Immediate popularity since the first release of Arras in 1999 has
ensured the growth of the brand to feature a range of styles, from 10-year-old
rosé and blanc de blanc styles, through to older vintages that spend even
longer maturing on lees.
“Age is the difference,” explains Carr. “It’s the missing link
that takes these wines to a different level.”
It’s best exhibited by the House of Arras EJ Carr Late Disgorged
2004 ($230), just awarded Australia’s best sparkling wine for 2019 by
Halliday’s Wine Companion. Its suppleness and balance defies its 15-year age,
with a comforting biscuit edge wrapped around lively lemon pith, bright
grapefruit and green apple crispness.
Thanks to extended time on lees, the Arras wines achieve a quite
wondrous marriage of primary, secondary and tertiary characteristics,
seamlessly woven together. It captures a sense of poise and harmony within
complex sparkling wines that is unparalleled in Australia, and belongs
effortlessly among the best examples in the world – and yes, that includes
elite Champagne.
Carr recognises this and can’t help looking rather chuffed during
a recent Adelaide tasting of the new Arras releases. He admits that these wines
have surprised and delighted the team at Accolade/House of Arras wines at each
step of the maturity process, but now, 24 years into the Arras project, he
almost expects this level of pleasant surprise with each annual release of
wines to the market.
Such heightened nuance in the wines reflects the careful reading
of vintage conditions that is one of Carr’s great hallmarks. He makes decisive
calls on picking fruit at the right time that result in such distinctive
outcomes as the robust, rounded complexity of the Arras Grand Vintage 2008
($99) – and, by contrast, the remarkable sharpness and youthful vigour of the
older Arras Grand Vintage 2007, poured from magnum ($250).

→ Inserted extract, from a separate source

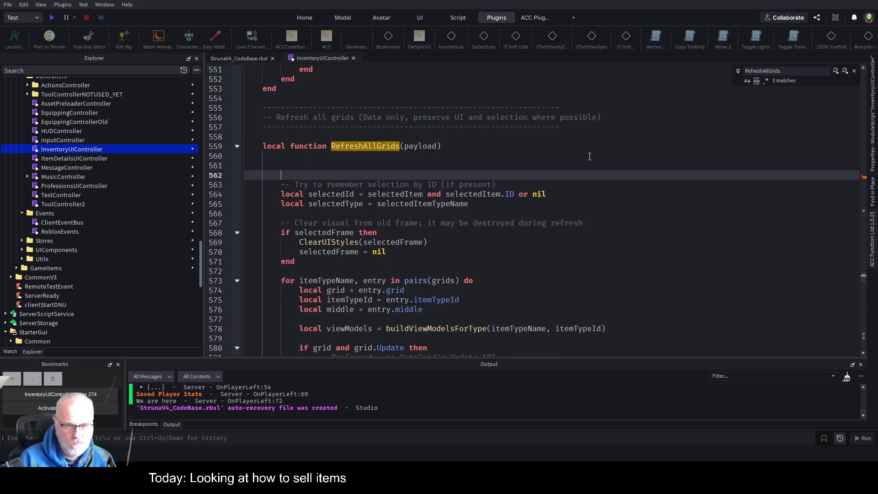
key(Up)
text(warn)
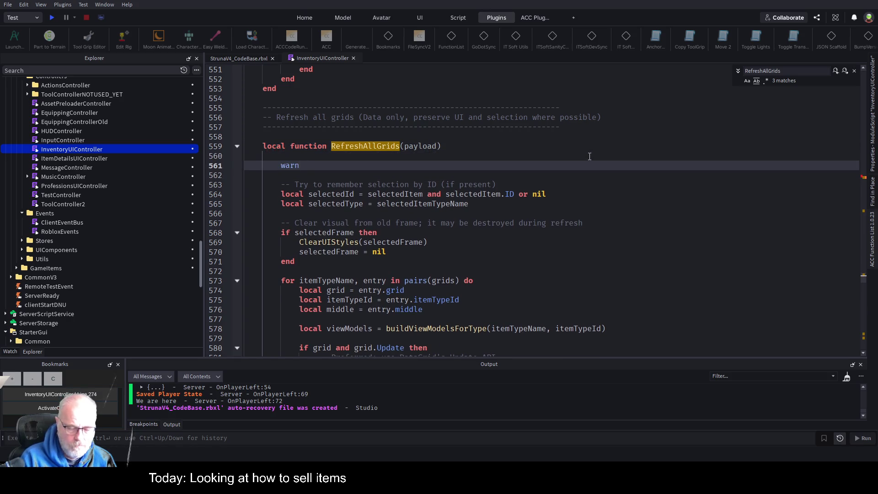
text((payload)
key(ctrl+s)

Another example of exacting attention to detail is this year’s
decision to release the Arras Rosé 2009 ($107) but to hold back the 2008 Rosé,
because Carr believes it’s not yet showing the level of complexity expected in
his wines. No such concern for the 2009 which is definitely on the mark, its
voluptuousness spiked by a sharp redcurrant bite.
Notably, Carr is not alone in this quest for sparkling wine
perfection. The most exciting new Australian wine that I tasted last year was
Xavier Bizet and Lucy Croser’s superb DAOSA Natural Réserve Piccadilly Valley
($45). It represented the high-water mark for a raft of more than 30 notable
sparkling wines from a dozen Adelaide Hills producers.
Now Penfolds is getting in on the act by reintroducing sparkling
wine to its portfolio in the most audacious manner, shooting immediately for
elite levels by crafting its own Champagne, a 2012 chardonnay pinot noir cuvée
($280) – made in Champagne in conjunction with House Thienot. Penfolds’ chief
winemaker, Peter Gago, who made sparkling alongside Carr during the 1980s, is
taking special delight in making legitimate Australian-owned Champagne.
Carr’s
not sure whether this move will do any favours for Australian sparkling wine,
but then pauses and considers the state of the market further. “If something
like this creates a larger conversation around sparkling wine in this country,
then it’s good,” says Carr. “It’s not a situation about us or them. It’s about
the drinkers recognising wines of quality and appreciating what they’re worth.
And the more that such understanding continues in Australia, the happier I am.”